All those who loved Robert Mancini as a player may be starting to feel rewarded for their faith in his abilities as a manager. In fact, with the addition of Sergio Agüero to the side and the news of his demands for Arsenal’s Samir Nasri, his team is starting to take shape. Add to this his recent comments about needing one team for the Premier League and one for the Champions League, and the truth is revealed: the reason Man City didn’t make a tilt at the league title last year was that they didn’t have to.
Mancini, far from being the defensive-minded, scarf-wearing outsider that the British media have always presented him as, is in fact an intelligent, cautious and respectful insider as far as the men who run the club are concerned. City did not throw everything at the League last season because Mancini knew he had at least another year and another transfer window to build his team…
It has to be said that it looks like a much more impressive team now. In the encounter against Swansea, not only did Kun immediately impress, but – perhaps more importantly – Dzeko looked at home, Adam Johnson played and Nigel De Jong and Gareth Barry seemed to be comfortable with each other for once, allowing Yaya to link in what is becoming a crucial pivot role for the team. Despite the presence of both De Jong and Barry, City played with only one ball-winning midfielder at a time, allowing one or other of the pair some freedom to either hold, or offer himself once the ball had been won back: much like the ideal Obi Mikel/Essien partnership that Chelsea haven’t quite had for the last two seasons.
As a defensive measure, City’s players simply curtailed their forward runs in the first half to negate Swansea’s wingplay. The fullbacks did not attack with the same fervour that we saw in the preseason game against Inter, which meant that Johnson and Silva had slightly fewer options when coming from wide out. That was to change in the second half, when the sting was taken out of the Premier League new-comers. As Swansea’s pace faded, Micah Richards was free to maraud down the flank, allowing Johnson increased freedom to cut inside.
FIIIIIIIGHT!
It was this fundamental change in the flow of City’s play that led to the first two goals, as space was created by the interchange of attackers and overlapping defenders on the right: in the first instance, Johnson was able to cut inside due to the threat of Richards to set up Dzeko, and in the second it was Richards who profited from Johnson’s movement to play in Agüero. Even the third and fourth goals were born as much of the interchanges as they were of the Argentine’s brilliance: Dzeko played a marvellous ball to put Kun in, but had it not been for Lescott’s thrust forward moments before, he might not have had the space or time to pick his pass. Similarly, the marvellous strike for the fourth goal might not have been possible were it not for the movement in front of the pint-sized flavour of the month.
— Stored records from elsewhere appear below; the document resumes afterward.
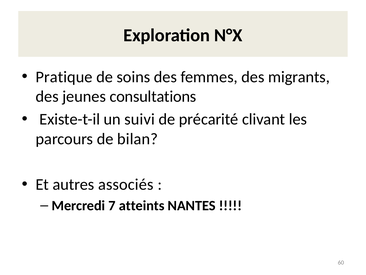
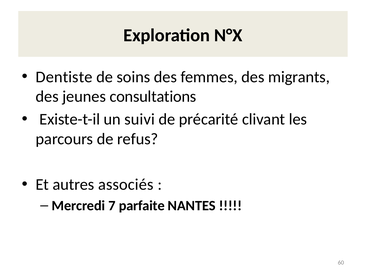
Pratique: Pratique -> Dentiste
bilan: bilan -> refus
atteints: atteints -> parfaite
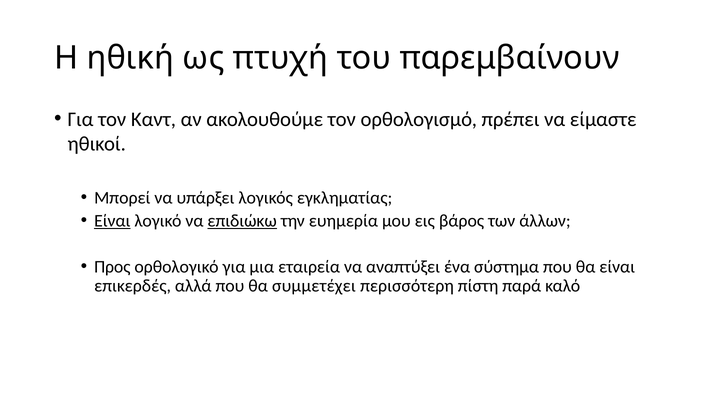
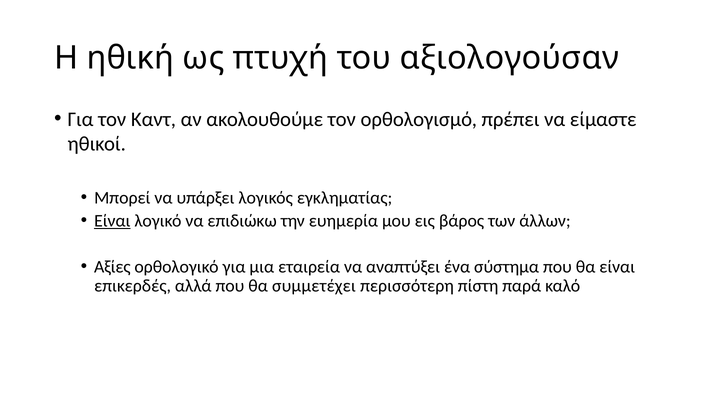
παρεμβαίνουν: παρεμβαίνουν -> αξιολογούσαν
επιδιώκω underline: present -> none
Προς: Προς -> Αξίες
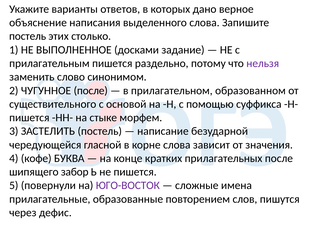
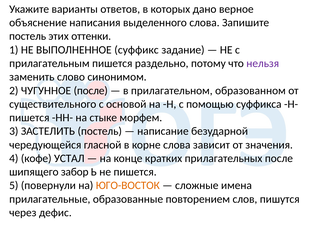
столько: столько -> оттенки
досками: досками -> суффикс
БУКВА: БУКВА -> УСТАЛ
ЮГО-ВОСТОК colour: purple -> orange
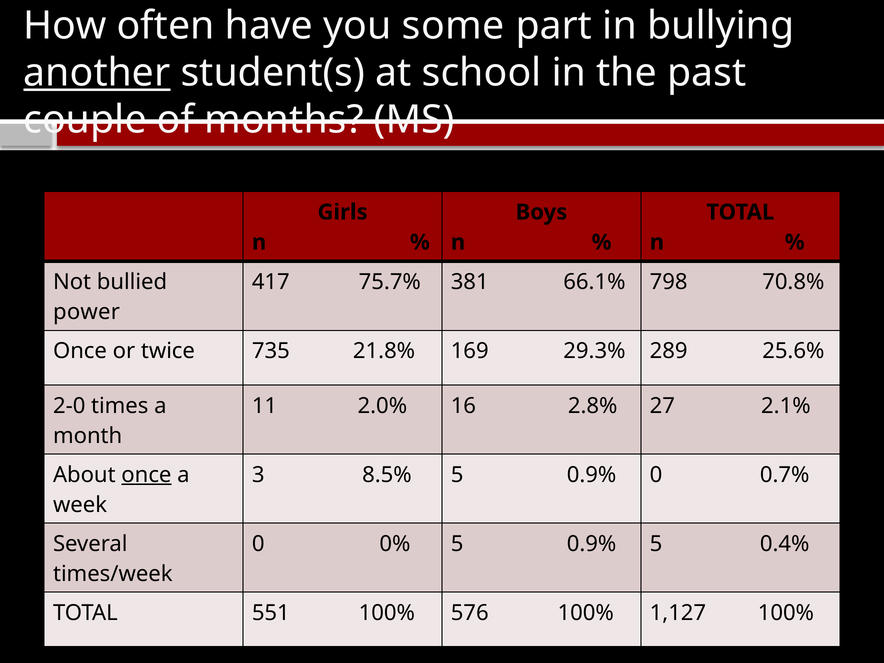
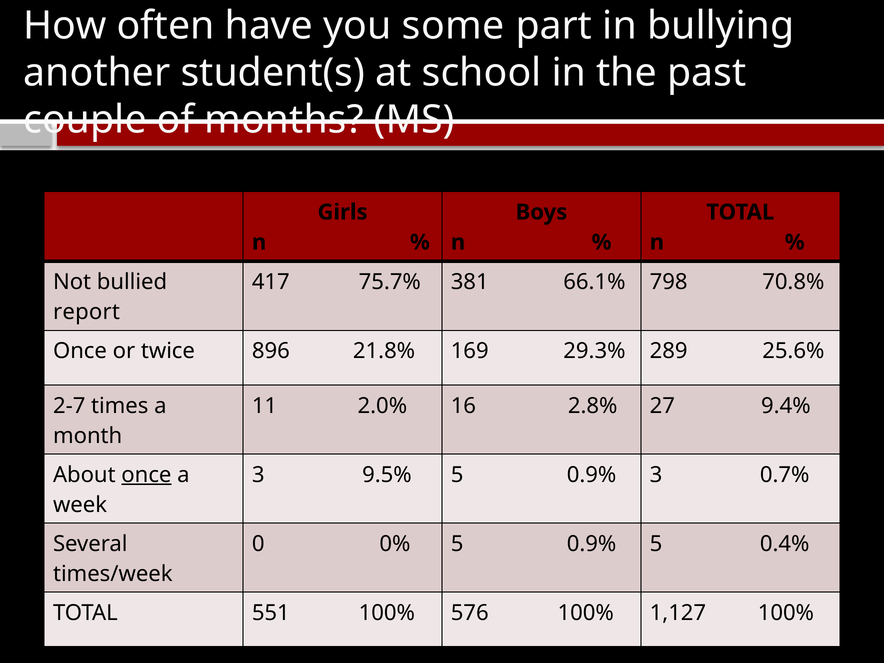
another underline: present -> none
power: power -> report
735: 735 -> 896
2-0: 2-0 -> 2-7
2.1%: 2.1% -> 9.4%
8.5%: 8.5% -> 9.5%
0.9% 0: 0 -> 3
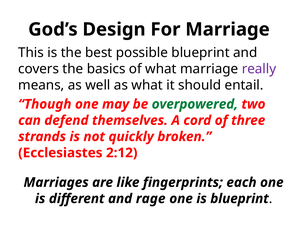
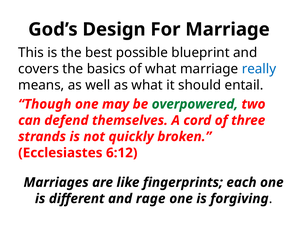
really colour: purple -> blue
2:12: 2:12 -> 6:12
is blueprint: blueprint -> forgiving
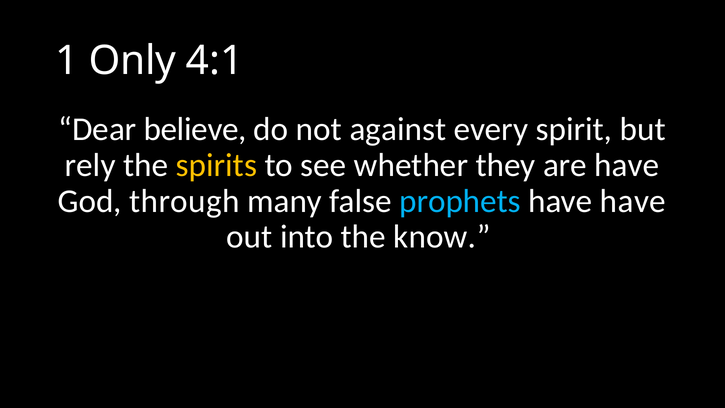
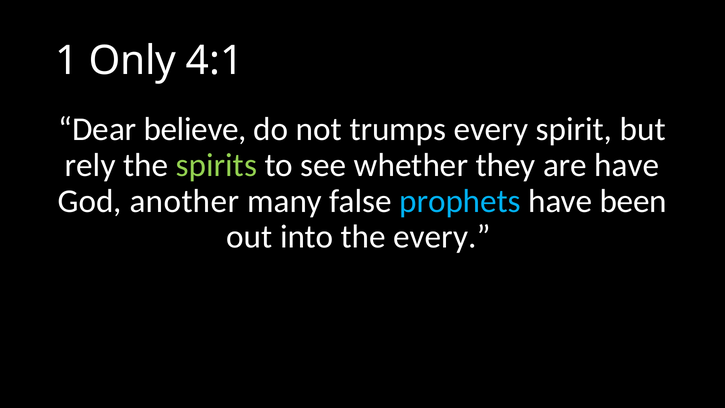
against: against -> trumps
spirits colour: yellow -> light green
through: through -> another
have have: have -> been
the know: know -> every
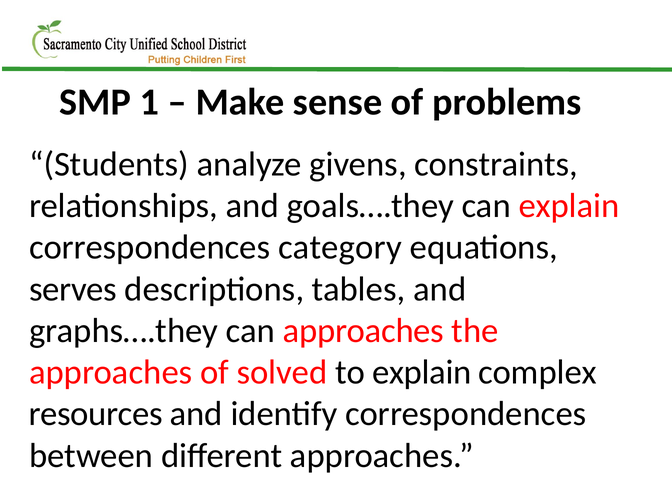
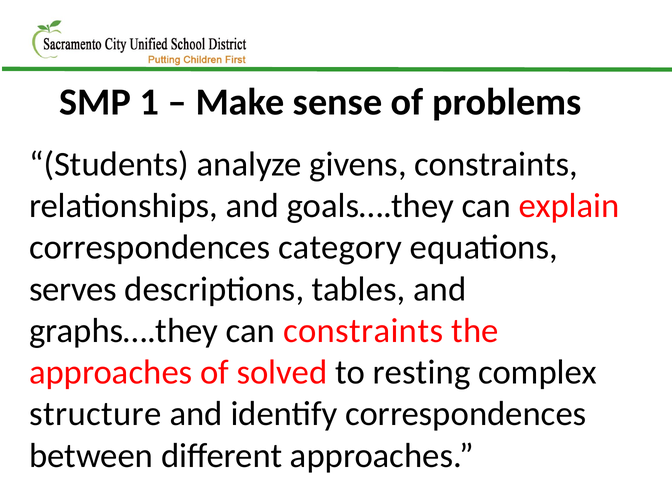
can approaches: approaches -> constraints
to explain: explain -> resting
resources: resources -> structure
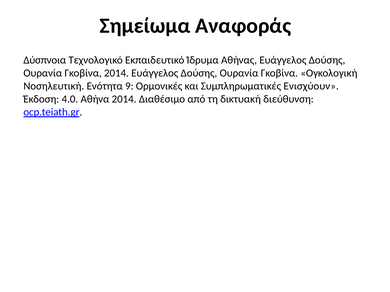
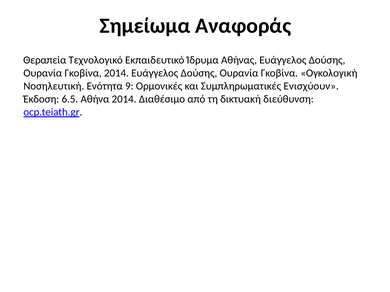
Δύσπνοια: Δύσπνοια -> Θεραπεία
4.0: 4.0 -> 6.5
This is not to denigrate the marvellous contribution Agüero made to the game, and hopefully will in the coming season; instead it is to draw attention to the work done by Mancini in building a team in which he seems to be able to flourish straight off. Much was made of his partnership with Silva, but in the after-match car crash interviews, Gary Neville wanted to talk about Dzeko as much as Kun: no mug our Gary, without a shadow of a doubt, to be honest: Dzeko made Silva, Johnson and Agüero even better than they were. Come May, we might be talking about the signing of the season having been made last January.
Except we almost certainly won’t, because in the Schiedt’s Footballing Miscellany semi-official preseason predictions, The Tactical View has chosen Manchester City to win the EPL. Sorry about that, City fans. However, congratulations go to Wigan, QPR and Wolves on almost guaranteeing their top table survival, having been tipped to go down. (Celtic and St Mirren fans will be delighted that I have tipped them to finish second and last respectively in the SPL.) Apologies, then to both Dzeko and Mancini, who despite being somewhat misunderstood in the media, look set to prove the doubters wrong.